The Kumardubi area is served by the Kumardubi railway station on the Asansol–Gaya section, which is a part of the Grand Chord, Howrah-Gaya-Delhi line and Howrah-Allahabad-Mumbai line. The station handles both passenger and freight traffic and has historically supported the movement of industrial goods, particularly metal castings and engineering products.

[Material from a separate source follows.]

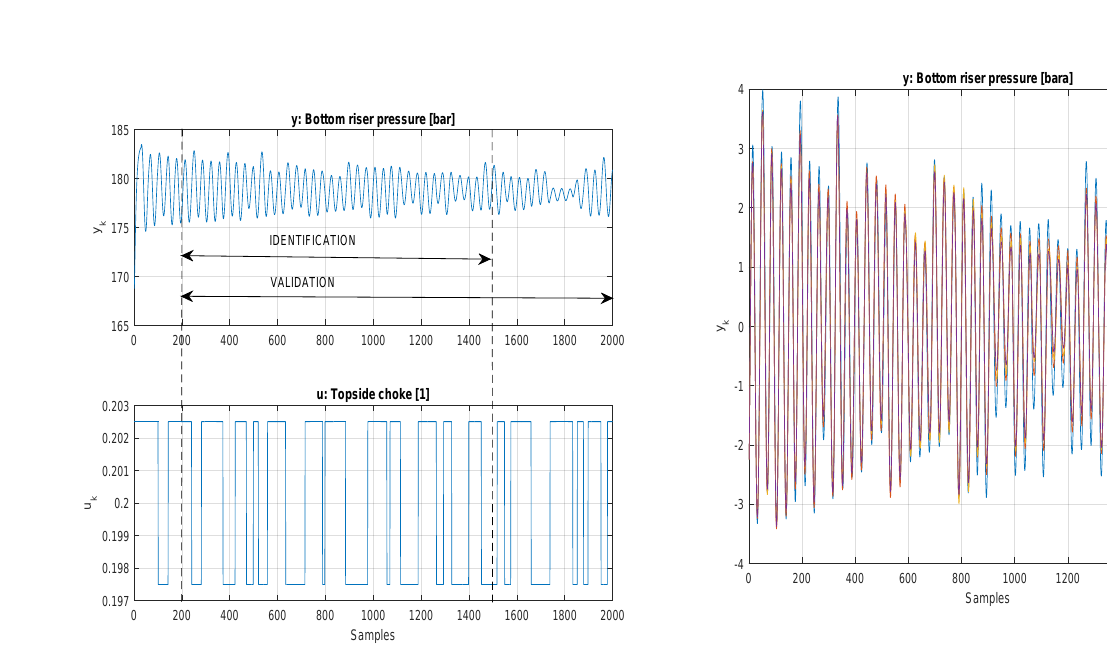
Figure 9: Identified dsr model simulated over the vali- dation set. V DSR 12 3 = 0 . 0862. @0.20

The area is also served by the Grand Trunk Road, now part of NH 19 (old numbering NH 2), running from Agra to Kolkata. This highway provides direct access to major cities like New Delhi, Varanasi, and Kolkata. Local transportation is primarily facilitated by auto rickshaws and private bus services.

==Education==
Educational institutions in the vicinity include:
- High School, Kumardhubi: Established in 1959, this co-educational school is affiliated to the Jharkhand Academic Council (JAC).
- S.H.M.S. Inter Mahavidyalaya: Established in 1979, this co-educational intermediate/junior college is affiliated to the Jharkhand Academic Council (JAC).
- S.C.P.R.P. Women’s College, Chirkunda: Established in 2005, this women’s intermediate college provides higher secondary education affiliated to the Jharkhand Academic Council (JAC).
- Swami Vivekananda School, Chirkunda: Established in 2007, this co‑educational English‑medium senior secondary school is affiliated to the Central Board of Secondary Education (CBSE).
- Loyola School Taldanga, Chirkunda: Established in 1976, this co‑educational English‑medium senior high school is affiliated to the Council for the Council for the Indian School Certificate Examinations (CISCE).

==Tourism==
There are a few tourist attractions near Kumardubi:

1. Maithon Dam: Built on the Barakar river, the dam was designed for flood control, generating 60,000 kW of power, and home to South East Asia’s first underground power station. The surrounding Maithon Lake is a popular spot for boating, fishing, and photography
2. Panchet Dam: Built on the Damodar river, the dam offers panoramic views of the Panchet Hill and is a popular picnic spot
3. Kalyaneshwari Temple: Dedicated to Goddess Kalyaneshwari, this 19th century temple located near the Maithon Dam, is a major pilgrimage site for devotees
4. Gopalpur: A small village near the Nirsa-cum-Chirkunda block, famous for an ancient pillar and other historical ruins of the Maurya Empire under emperor Ashoka.